• **What is needed**:
Report all lines of the data below that hold the word "alloy".

• **Entries shown**:
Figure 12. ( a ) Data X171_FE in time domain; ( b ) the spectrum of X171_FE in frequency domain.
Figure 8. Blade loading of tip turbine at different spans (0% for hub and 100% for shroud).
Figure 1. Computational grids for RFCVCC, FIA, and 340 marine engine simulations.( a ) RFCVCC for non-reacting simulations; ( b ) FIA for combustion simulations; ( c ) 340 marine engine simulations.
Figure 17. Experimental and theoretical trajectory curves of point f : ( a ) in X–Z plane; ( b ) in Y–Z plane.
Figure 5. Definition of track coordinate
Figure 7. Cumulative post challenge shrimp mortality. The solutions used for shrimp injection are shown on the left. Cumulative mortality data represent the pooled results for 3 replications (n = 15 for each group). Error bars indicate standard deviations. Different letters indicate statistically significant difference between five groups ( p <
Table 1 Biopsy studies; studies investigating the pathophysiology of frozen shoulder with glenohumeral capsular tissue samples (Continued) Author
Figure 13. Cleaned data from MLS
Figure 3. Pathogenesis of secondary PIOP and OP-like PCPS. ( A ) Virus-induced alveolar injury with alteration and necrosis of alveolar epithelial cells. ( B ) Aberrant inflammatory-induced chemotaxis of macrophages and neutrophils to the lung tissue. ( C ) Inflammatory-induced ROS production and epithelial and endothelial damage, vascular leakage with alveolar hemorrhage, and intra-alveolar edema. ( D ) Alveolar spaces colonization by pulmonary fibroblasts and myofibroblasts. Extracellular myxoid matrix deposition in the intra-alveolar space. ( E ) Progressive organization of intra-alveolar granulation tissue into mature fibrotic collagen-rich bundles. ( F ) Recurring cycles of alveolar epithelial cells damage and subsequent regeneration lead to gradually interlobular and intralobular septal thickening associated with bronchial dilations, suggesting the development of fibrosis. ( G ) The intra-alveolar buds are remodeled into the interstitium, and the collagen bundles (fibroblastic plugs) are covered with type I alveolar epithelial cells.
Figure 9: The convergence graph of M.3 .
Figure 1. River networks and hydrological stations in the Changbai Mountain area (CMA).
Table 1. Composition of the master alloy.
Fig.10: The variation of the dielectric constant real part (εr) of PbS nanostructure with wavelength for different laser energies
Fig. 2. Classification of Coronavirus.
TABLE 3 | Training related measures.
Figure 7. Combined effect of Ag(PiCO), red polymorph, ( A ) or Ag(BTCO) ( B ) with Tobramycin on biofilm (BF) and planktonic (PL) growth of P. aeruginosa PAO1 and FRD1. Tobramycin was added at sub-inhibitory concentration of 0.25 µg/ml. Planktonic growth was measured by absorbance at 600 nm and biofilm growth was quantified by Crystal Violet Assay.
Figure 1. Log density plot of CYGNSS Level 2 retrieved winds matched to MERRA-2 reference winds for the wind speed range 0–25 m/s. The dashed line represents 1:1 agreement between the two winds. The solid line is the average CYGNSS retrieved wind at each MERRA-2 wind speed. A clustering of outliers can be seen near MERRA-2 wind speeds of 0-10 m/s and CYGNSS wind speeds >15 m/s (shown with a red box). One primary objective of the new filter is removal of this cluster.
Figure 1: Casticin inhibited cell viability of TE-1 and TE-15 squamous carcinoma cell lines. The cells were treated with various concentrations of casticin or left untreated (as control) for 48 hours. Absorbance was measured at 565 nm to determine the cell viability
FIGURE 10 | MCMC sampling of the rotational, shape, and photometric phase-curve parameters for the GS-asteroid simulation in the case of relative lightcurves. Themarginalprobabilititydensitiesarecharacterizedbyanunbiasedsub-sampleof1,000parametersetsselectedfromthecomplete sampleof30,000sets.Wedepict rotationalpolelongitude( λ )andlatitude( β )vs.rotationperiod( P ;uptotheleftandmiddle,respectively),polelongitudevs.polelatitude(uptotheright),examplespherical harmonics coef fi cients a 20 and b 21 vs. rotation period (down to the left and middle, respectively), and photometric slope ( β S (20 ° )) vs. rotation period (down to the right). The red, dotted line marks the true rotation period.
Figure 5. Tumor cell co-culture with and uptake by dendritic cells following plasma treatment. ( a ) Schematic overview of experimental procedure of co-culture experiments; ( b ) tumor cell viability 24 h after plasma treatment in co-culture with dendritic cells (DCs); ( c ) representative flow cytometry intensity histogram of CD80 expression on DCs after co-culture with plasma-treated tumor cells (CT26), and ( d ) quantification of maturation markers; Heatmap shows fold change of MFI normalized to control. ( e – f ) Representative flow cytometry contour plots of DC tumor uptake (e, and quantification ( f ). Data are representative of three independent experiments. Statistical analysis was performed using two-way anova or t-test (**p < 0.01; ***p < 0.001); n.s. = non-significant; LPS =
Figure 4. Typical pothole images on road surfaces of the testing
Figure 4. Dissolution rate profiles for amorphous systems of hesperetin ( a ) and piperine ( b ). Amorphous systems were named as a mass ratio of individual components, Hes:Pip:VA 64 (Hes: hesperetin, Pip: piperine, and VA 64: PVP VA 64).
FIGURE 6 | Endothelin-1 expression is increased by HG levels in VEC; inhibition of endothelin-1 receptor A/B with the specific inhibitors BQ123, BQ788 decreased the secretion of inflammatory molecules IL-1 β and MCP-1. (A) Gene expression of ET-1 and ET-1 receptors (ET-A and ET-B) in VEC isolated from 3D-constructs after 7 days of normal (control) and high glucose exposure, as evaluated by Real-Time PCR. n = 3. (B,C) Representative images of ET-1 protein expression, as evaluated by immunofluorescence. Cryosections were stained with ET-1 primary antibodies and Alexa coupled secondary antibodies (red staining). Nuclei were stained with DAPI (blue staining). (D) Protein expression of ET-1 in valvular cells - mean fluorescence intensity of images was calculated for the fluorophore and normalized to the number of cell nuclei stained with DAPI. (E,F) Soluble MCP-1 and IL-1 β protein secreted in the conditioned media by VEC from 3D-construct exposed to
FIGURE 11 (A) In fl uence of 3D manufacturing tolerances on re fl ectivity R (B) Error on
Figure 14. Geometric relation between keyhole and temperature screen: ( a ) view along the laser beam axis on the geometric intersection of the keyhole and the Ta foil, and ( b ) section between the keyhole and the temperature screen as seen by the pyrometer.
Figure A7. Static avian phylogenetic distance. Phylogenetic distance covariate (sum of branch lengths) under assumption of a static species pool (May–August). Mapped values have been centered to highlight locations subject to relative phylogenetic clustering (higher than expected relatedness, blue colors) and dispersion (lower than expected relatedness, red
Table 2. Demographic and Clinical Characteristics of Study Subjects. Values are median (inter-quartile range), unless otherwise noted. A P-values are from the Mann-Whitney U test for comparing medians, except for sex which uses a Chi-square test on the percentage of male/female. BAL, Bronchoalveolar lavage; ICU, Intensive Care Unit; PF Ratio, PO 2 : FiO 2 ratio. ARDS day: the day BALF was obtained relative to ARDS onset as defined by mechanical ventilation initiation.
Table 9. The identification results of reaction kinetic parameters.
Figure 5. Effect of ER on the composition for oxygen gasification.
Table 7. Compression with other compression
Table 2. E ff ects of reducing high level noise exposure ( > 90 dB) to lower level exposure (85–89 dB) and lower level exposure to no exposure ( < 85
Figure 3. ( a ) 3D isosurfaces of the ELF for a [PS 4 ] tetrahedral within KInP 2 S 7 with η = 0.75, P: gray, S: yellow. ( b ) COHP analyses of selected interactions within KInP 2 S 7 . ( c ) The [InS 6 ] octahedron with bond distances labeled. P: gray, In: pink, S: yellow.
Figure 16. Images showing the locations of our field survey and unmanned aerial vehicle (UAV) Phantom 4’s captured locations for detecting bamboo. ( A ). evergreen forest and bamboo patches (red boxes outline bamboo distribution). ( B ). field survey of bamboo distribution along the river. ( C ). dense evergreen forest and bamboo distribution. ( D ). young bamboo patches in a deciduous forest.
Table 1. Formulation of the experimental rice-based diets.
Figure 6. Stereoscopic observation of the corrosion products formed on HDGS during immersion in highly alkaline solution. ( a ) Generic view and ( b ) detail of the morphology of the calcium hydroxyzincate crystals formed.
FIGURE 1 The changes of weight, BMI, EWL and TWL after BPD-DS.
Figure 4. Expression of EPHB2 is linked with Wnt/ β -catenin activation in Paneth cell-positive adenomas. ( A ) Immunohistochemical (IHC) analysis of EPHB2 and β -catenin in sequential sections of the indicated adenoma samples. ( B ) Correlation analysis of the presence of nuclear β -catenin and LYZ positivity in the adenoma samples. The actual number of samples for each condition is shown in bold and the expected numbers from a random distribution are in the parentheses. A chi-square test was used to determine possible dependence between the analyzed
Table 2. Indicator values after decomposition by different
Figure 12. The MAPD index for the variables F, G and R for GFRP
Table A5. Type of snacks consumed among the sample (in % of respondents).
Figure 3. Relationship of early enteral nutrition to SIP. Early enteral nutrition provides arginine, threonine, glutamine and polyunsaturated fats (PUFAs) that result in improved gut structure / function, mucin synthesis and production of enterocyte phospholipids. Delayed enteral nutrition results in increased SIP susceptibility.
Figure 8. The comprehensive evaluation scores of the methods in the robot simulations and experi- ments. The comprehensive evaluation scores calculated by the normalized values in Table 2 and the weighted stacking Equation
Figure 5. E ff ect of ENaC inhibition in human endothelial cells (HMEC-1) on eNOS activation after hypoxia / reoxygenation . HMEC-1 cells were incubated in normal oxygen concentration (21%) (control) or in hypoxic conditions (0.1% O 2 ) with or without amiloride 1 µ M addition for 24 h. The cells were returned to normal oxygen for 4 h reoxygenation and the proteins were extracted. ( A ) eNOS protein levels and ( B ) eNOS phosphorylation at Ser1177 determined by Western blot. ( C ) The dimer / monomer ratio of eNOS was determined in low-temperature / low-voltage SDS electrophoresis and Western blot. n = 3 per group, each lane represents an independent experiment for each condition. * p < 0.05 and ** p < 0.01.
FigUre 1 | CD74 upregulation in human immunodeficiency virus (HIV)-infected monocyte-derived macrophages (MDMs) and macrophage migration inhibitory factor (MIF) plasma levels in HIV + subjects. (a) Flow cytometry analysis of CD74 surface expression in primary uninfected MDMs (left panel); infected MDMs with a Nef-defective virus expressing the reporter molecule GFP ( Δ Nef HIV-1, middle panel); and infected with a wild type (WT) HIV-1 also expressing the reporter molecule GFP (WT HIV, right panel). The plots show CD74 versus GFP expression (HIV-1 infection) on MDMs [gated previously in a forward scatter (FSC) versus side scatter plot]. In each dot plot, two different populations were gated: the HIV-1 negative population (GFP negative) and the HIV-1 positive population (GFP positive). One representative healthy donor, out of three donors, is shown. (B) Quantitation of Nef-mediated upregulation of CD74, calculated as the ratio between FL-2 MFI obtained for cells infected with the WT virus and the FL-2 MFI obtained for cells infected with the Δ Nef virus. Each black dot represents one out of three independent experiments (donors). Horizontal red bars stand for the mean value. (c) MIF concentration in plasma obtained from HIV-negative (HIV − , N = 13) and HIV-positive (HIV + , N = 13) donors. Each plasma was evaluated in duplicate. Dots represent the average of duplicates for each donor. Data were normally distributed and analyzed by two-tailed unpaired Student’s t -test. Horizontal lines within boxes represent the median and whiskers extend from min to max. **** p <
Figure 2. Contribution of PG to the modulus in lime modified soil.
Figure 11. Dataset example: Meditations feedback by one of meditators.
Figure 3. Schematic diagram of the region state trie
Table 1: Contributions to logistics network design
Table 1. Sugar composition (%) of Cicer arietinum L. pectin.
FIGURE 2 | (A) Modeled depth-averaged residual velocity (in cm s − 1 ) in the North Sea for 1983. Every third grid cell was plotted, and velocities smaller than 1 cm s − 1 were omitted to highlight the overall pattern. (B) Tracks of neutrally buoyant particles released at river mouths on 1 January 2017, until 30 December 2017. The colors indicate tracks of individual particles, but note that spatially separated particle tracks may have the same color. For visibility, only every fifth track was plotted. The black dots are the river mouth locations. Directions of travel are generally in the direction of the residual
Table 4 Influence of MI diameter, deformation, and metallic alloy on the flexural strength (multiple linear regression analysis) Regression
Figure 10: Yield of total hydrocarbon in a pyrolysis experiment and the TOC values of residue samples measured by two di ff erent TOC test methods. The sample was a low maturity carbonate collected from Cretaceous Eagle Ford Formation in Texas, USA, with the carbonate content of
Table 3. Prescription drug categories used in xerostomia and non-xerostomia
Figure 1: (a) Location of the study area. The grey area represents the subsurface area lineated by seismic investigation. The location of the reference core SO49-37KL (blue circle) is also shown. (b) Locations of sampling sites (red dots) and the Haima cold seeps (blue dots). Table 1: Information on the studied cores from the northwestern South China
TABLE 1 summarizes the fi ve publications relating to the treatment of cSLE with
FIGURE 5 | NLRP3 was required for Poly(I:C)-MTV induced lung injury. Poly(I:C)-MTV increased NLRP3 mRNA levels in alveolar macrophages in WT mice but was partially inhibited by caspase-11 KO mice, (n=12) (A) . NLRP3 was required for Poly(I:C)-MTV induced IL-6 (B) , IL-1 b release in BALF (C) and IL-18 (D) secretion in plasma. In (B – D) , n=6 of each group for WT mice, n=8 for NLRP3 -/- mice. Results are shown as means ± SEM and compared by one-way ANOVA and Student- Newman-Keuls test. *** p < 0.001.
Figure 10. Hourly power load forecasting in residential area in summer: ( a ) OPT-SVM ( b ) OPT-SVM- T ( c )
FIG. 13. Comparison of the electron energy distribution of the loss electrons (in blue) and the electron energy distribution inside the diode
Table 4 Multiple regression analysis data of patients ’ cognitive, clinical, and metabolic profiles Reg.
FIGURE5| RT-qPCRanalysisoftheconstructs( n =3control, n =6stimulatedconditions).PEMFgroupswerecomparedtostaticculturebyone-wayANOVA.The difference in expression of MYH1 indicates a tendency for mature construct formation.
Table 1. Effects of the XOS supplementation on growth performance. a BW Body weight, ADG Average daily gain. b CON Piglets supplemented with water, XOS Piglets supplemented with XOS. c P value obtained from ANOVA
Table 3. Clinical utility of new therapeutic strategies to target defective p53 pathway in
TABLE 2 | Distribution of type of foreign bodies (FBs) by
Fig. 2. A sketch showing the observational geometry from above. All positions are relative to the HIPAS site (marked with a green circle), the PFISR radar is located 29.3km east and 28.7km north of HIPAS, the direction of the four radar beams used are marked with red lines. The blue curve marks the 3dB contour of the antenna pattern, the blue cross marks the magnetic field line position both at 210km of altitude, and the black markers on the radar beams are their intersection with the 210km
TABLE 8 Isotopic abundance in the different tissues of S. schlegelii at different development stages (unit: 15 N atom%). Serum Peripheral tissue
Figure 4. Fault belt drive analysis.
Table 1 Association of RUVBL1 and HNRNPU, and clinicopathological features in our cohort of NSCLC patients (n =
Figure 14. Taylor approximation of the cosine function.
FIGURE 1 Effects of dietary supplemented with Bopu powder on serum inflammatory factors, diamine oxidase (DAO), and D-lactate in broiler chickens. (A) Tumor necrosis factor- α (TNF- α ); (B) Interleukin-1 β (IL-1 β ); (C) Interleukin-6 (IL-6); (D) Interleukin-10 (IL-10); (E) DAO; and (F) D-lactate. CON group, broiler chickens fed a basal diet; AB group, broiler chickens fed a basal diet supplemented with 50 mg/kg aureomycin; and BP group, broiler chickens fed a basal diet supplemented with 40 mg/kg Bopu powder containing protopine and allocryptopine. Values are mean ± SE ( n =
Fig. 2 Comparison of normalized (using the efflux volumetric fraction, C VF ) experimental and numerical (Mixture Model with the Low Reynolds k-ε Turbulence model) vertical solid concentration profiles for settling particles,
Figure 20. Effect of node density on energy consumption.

• **Response box**:
Table 1. Composition of the master alloy.
Table 4 Influence of MI diameter, deformation, and metallic alloy on the flexural strength (multiple linear regression analysis) Regression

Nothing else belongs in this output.